🤖 AI Summary
This study addresses the fundamental question: “Can purely algorithmic improvements yield practical acceleration in neural network training?” To this end, we organized the inaugural AlgoPerf competition, establishing— for the first time—two rigorous evaluation paradigms: workload-agnostic assessment and hyperparameter-free benchmarking, with end-to-end training time on identical hardware as the sole primary metric. Methodologically, we developed a multi-task benchmarking framework integrating Distributed Shampoo (a non-diagonal preconditioner) and Schedule-Free AdamW (a hyperparameter-free optimizer), complemented by standardized temporal measurement protocols and fairness-preserving engineering safeguards.

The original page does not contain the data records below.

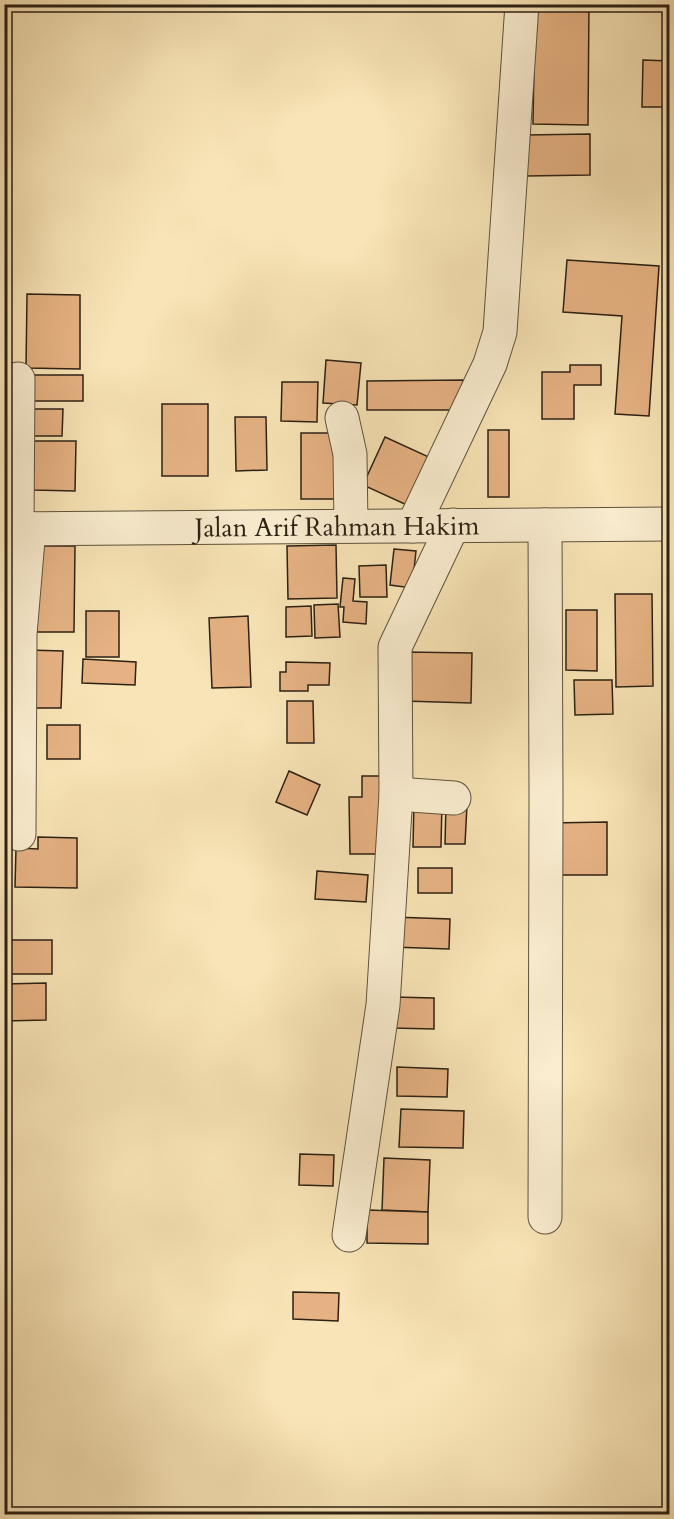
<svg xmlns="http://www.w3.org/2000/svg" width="674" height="1519" font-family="Cardo,serif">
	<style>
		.building { fill: #e6b283; stroke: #2c2114; stroke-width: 1.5 }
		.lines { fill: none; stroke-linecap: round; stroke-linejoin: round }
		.minor-casing { stroke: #5f523c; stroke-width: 35 }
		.minor { stroke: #faedd0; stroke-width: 33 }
		.labels { text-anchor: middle; stroke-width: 4.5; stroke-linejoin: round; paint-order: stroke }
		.street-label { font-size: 26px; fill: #2c2114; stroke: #faedd0 }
	</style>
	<rect width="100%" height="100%" fill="#f8e4b6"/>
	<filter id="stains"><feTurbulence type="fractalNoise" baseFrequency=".00333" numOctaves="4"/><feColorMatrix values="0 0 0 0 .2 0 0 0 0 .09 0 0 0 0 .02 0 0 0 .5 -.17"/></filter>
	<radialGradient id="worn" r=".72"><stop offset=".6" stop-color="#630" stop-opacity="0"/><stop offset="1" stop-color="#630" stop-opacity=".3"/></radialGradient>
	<g class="building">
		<path d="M 535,4 L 589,4 L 588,125 L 533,124 Z"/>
		<path d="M 643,60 L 670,61 L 670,107 L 642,107 Z"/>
		<path d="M 590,134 L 590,175 L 526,176 L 525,135 Z"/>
		<path d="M 567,260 L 659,266 L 649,416 L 615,414 L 622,316 L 563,312 Z"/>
		<path d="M 27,294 L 80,295 L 80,369 L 26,368 Z"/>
		<path d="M 4,327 L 8,327 L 7,385 L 4,385 Z"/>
		<path d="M 326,360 L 361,363 L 357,405 L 323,403 Z"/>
		<path d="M 570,365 L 601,365 L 601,385 L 574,385 L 574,419 L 542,419 L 542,372 L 570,372 Z"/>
		<rect x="34" y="375" width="49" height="26"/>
		<path d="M 463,380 L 463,410 L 367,410 L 367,381 Z"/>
		<path d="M 282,382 L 318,382 L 317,422 L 281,421 Z"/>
		<rect x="162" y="404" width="46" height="72"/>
		<path d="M 29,409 L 63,409 L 62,436 L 28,436 Z"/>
		<path d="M 235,417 L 266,417 L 267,470 L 236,471 Z"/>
		<rect x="488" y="430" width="21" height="67"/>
		<rect x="301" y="433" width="39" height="66"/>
		<path d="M 385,437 L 431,458 L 409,506 L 363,485 Z"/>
		<path d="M 34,441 L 76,441 L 75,491 L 33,490 Z"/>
		<path d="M 4,535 L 15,535 L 14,568 L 4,568 Z"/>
		<path d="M 336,545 L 337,598 L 288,599 L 287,546 Z"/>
		<path d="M 37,546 L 75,546 L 74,632 L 36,632 Z"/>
		<path d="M 394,549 L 416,551 L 412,588 L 390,585 Z"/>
		<path d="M 386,565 L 387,597 L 360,597 L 359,566 Z"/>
		<path d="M 4,573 L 17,574 L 17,611 L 4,611 Z"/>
		<path d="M 343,578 L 355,579 L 353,601 L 367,602 L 366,624 L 343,622 L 344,607 L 340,607 Z"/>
		<path d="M 615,594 L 652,594 L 653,686 L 616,687 Z"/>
		<path d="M 338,604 L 340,637 L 315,638 L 314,605 Z"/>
		<path d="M 311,606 L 312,636 L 286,637 L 286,607 Z"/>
		<path d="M 566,610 L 597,610 L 597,671 L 566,670 Z"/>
		<rect x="86" y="611" width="33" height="46"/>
		<path d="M 248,616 L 251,687 L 212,688 L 209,618 Z"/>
		<path d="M 28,650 L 63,651 L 61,708 L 26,708 Z"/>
		<path d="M 405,652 L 472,653 L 471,703 L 404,701 Z"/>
		<path d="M 83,659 L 136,662 L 135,685 L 82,683 Z"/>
		<path d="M 286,662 L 330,663 L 329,685 L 308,685 L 308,691 L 280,691 L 280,672 L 286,672 Z"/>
		<path d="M 574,680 L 612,680 L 613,714 L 575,715 Z"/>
		<path d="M 287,701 L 313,701 L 314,743 L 287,743 Z"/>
		<rect x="47" y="725" width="33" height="34"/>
		<path d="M 289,771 L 320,785 L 307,815 L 276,802 Z"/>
		<path d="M 362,776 L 387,776 L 388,854 L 350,854 L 349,797 L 362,797 Z"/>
		<path d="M 414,801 L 442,802 L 441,847 L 413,847 Z"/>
		<path d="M 446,804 L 467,805 L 465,844 L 445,844 Z"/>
		<path d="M 607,822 L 607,875 L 550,875 L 550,823 Z"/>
		<path d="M 38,837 L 77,838 L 77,888 L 15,887 L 16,848 L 38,849 Z"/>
		<rect x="418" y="868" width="34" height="25"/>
		<path d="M 317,871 L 368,875 L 366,902 L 315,899 Z"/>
		<path d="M 393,917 L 450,919 L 449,949 L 392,947 Z"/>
		<rect x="11" y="940" width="41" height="34"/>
		<path d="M 46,983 L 46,1020 L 4,1021 L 4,984 Z"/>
		<path d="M 393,997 L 434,998 L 434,1029 L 392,1028 Z"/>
		<path d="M 397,1067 L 448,1069 L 447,1097 L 397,1096 Z"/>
		<path d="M 401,1109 L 464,1111 L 463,1148 L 399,1147 Z"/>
		<path d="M 300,1154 L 334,1155 L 333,1186 L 299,1185 Z"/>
		<path d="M 384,1158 L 430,1160 L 428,1212 L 382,1210 Z"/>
		<path d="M 367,1210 L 428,1212 L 428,1244 L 367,1243 Z"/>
		<path d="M 293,1292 L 339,1293 L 338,1321 L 293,1319 Z"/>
	</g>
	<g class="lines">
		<g class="minor-casing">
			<g id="minor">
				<path d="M 342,418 L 350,454 L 351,526"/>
				<path d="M 545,525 L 546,797 L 545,1217"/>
				<path d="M 413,526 L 490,364 L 500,332 L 522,4"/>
				<path d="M 17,528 L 18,379"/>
				<path id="s1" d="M 4,529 L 670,524"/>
				<path d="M 396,794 L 454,798"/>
				<path d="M 19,834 L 20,634 L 29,528"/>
				<path d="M 349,1235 L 383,1005 L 396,794 L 395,647 L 453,525"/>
			</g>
		</g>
		<use href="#minor" class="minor"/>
	</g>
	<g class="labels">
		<g class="street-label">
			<text dy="9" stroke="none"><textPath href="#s1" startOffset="333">Jalan Arif Rahman Hakim</textPath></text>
		</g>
	</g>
	<rect width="674" height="1519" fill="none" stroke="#f8e4b6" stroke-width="24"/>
	<rect x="6" y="6" width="662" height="1507" fill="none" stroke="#2c2114" stroke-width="3"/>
	<rect x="12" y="12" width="650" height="1495" fill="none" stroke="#2c2114" stroke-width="1.5"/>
	<rect width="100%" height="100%" filter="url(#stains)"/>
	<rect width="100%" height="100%" fill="url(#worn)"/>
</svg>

Results show that Distributed Shampoo achieved top performance in the hyperparameter-tuned track, while Schedule-Free AdamW led in the hyperparameter-free track. Top-performing methods demonstrated consistent speedups across diverse CV and NLP tasks, empirically validating that high-quality algorithmic design delivers substantial and robust training acceleration.
📝 Abstract
The goal of the AlgoPerf: Training Algorithms competition is to evaluate practical speed-ups in neural network training achieved solely by improving the underlying training algorithms. In the external tuning ruleset, submissions must provide workload-agnostic hyperparameter search spaces, while in the self-tuning ruleset they must be completely hyperparameter-free. In both rulesets, submissions are compared on time-to-result across multiple deep learning workloads, training on fixed hardware. This paper presents the inaugural AlgoPerf competition's results, which drew 18 diverse submissions from 10 teams. Our investigation reveals several key findings: (1) The winning submission in the external tuning ruleset, using Distributed Shampoo, demonstrates the effectiveness of non-diagonal preconditioning over popular methods like Adam, even when compared on wall-clock runtime. (2) The winning submission in the self-tuning ruleset, based on the Schedule Free AdamW algorithm, demonstrates a new level of effectiveness for completely hyperparameter-free training algorithms. (3) The top-scoring submissions were surprisingly robust to workload changes. We also discuss the engineering challenges encountered in ensuring a fair comparison between different training algorithms. These results highlight both the significant progress so far, and the considerable room for further improvements.